И-гуа посмотрел на Тристана сверху вниз. В его взгляде не было почтения, но не было и презрения.
— Хоть кто-то, — сказал он после паузы, — понимает, как надлежит разговаривать с благородным скакуном. Я принимаю твое предложение, юный Тристан. Но вы должны проявлять ко мне уважение.
— Проявлять уважение! — вскричал Вирель. — Да разве я не проявлял к тебе уважения, когда кормил тебя и ухаживал за тобой?
— Грубиян и невежа! — ответил И-гуа. — Ты еще смеешь попрекать меня этим?
Вирель весь затрясся от негодования. Вид у него при этом был довольно забавный. Он уже открыл рот, чтобы высказаться, но Тристан остановил его.
— Не надо, — шепнул он, — держи себя в руках.
Вирель надул щеки.
— Так и быть, — заключил И-гуа, — я пойду с вами.

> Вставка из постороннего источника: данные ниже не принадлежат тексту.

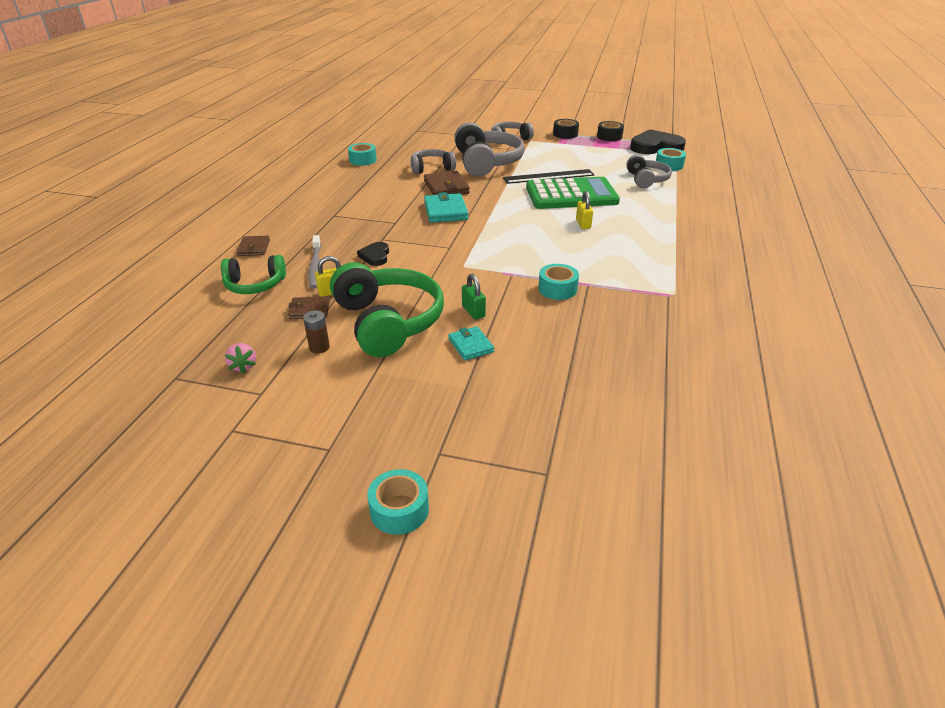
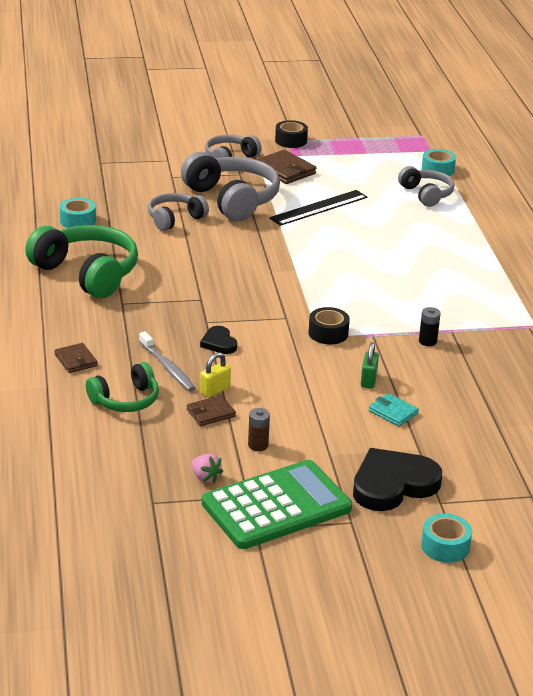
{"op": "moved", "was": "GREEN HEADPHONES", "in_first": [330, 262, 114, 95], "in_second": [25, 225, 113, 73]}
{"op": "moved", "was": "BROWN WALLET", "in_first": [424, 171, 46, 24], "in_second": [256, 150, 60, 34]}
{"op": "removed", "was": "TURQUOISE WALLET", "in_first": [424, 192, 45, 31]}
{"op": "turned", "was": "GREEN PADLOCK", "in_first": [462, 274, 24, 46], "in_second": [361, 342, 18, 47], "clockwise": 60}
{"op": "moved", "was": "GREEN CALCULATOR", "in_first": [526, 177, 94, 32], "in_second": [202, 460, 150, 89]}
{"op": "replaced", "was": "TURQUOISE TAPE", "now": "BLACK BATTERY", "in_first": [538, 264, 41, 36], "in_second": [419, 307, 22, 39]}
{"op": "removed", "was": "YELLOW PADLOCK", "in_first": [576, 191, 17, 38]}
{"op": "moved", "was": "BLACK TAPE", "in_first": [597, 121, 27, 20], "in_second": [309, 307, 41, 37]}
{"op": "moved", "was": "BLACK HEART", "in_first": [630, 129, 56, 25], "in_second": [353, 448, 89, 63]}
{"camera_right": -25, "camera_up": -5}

Но я не потащу ваше жалкое барахло и уж тем более не позволю никому из вас сидеть на мне верхом. И еще: в Альденбурге я намерен найти себе другого хозяина, рыцаря, как и подобает моему высокому положению.
С этими словами конь гордо прошествовал мимо друзей и затрусил по тропинке.
— Поганый лес! — выругался Вирель. — Превратил тишайшего лошака тролль знает во что!
Тристан похлопал Виреля по плечу и пошел за И-гуа.